FONTANA, CA – Ashley Silva believes that providing students an opportunity to learn a second language will create a community empowered to fight for social justice and guide future generations. Inspired by the Hawaiian concept of ‘Ohana, the Dolores Huerta International Academy (DHIA) sixth-grade Spanish dual-language immersion teacher considers each student in her classroom to be part of her family.

In Silva’s classrooms, students support and encourage each other, even in their most difficult moments, and grow as a family, sharing stories and building on personal connections. For providing these unforgettable learning moments, Silva was recognized with the fifth annual Alma Flor Ada Award for Social Justice. Silva received her award during the Jornada Pedagógica Professional Development Conference, held Feb. 4 at Loyola Marymount University.

“Thank you so much for this experience. It’s a privilege to accept this honor,” Silva said. “Being a teacher is my dream job and my passion, and each day I get to help guide our children into the future. This is what motivates me the most. My hope is that through my achievements our students will see that with enthusiasm, everything is possible. As we always say at Dolores Huerta, ‘si se puede!’”

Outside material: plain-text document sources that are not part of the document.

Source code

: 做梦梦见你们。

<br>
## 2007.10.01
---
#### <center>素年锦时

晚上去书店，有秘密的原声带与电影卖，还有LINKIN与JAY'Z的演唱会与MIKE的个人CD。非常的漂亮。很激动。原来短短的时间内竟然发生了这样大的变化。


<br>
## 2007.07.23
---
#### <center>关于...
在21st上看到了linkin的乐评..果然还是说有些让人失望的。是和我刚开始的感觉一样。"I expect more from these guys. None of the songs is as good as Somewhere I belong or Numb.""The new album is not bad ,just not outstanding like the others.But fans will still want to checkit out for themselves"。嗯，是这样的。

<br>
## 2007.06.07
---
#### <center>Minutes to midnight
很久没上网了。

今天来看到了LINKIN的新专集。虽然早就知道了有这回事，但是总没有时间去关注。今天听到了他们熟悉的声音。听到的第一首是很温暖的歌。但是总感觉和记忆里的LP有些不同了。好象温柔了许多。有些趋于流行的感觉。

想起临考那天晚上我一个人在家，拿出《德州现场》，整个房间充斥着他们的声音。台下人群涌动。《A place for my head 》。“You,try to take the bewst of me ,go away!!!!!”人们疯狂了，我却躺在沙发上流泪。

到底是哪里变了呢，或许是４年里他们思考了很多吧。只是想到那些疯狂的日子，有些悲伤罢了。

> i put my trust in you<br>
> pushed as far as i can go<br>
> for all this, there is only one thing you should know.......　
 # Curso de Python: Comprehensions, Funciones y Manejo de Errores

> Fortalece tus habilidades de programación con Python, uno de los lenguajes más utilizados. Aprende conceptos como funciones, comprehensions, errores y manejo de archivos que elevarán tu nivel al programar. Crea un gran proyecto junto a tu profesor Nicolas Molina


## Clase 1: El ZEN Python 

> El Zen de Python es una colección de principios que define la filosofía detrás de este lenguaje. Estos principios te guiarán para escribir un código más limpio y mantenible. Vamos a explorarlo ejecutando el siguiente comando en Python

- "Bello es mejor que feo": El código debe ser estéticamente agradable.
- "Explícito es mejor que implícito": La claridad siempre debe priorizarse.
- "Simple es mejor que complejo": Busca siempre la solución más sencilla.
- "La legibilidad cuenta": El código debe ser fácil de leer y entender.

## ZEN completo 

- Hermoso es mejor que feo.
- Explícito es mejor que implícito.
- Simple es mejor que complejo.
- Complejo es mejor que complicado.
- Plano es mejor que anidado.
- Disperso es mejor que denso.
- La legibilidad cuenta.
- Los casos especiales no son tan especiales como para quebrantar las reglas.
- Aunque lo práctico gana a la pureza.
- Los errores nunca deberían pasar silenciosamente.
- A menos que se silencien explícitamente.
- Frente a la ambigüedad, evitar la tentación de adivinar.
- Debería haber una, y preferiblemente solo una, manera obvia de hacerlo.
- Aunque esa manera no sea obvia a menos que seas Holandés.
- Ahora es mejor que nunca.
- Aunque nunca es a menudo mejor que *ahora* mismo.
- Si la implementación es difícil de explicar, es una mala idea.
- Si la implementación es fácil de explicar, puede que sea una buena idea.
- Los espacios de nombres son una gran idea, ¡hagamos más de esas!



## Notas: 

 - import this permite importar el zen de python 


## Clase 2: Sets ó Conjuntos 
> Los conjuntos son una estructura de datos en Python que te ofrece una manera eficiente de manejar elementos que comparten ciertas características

Silva, who was recognized as DHIA’s 2021-22 teacher of the year, is known for dressing up as Ms. Frizzle, the exuberant teacher from “The Magic School Bus” and infusing her inquiry-based transdisciplinary International Baccalaureate curriculum with science, technology, engineering, art and math (STEAM) concepts, such as Ozobot robots and Makey Makey coding software.

In 2022, Silva was one of just 10 teachers across the U.S. to be accepted into the Teacher Innovator Institute (TII) professional development program, where she met with education and STEAM experts to explore the connections between STEAM education and authentic learning. After the TII summer program was completed, Silva brought back innovative practices to share with her colleagues.

“As a woman and a Chicana, being able to be part of this select group of teachers has helped me professionally and at the same time helps in closing the equity gap, regardless of race, socioeconomic level or gender,” Silva said. “Learning and sharing new strategies with my colleagues has not only helped me as a teacher, but also allowed equitable access to learning experiences for our community.”

Silva’s bond with her students and their families is conceptualized in ‘Ohana, a word with roots in native Hawaiian culture and popularized in the animated movie “Lilo and Stitch.” In Silva’s classrooms, all students are part of her ‘Ohana, forming a family support group where students are instilled with confidence, while challenging themselves to be independent and self-directed learners.

Silva’s quest to build positive relationships often takes her outside of the classroom. She regularly participates in the City of Fontana’s “Fontana Walks” program, joining her students and their families for Saturday morning fitness excursions. After reading the Holocaust novel “The Boy in the Striped Pajamas” to her class, Silva arranged for a field trip to the Museum of Tolerance in Los Angeles so that her students could make connections with the real world and reflect on the context of what they read.

“Ashley Silva is a treasure at our school and in our community,” DHIA Principal Sandra Loudermilk said. “Her enthusiasm for teaching is genuine, and she serves as a role model not just for our students and their families, but also for her colleagues at Dolores Huerta International Academy.”

Alma Flor Ada, a Cuban-American author a Professor Emerita at the University of San Francisco, is recognized as one of the leading proponents of bilingual and multicultural education in the United States. The Jornada Pedagógica is an annual multilingual conference coordinated by Loyola Marymount’s Center for Equity for English Learners.


FUSD_SILVA_DHIA: Dolores Huerta International Academy sixth-grade Spanish dual language immersion teacher Ashley Silva (front row, second from left) receives the Alma Flor Ada Award for Social Justice during Jornada Pedagógica Professional Development Conference, held Feb. 4 at Loyola Marymount University. Silva encourages her students to support each other and grow as a family, empowered to fight for social justice and guide future generations.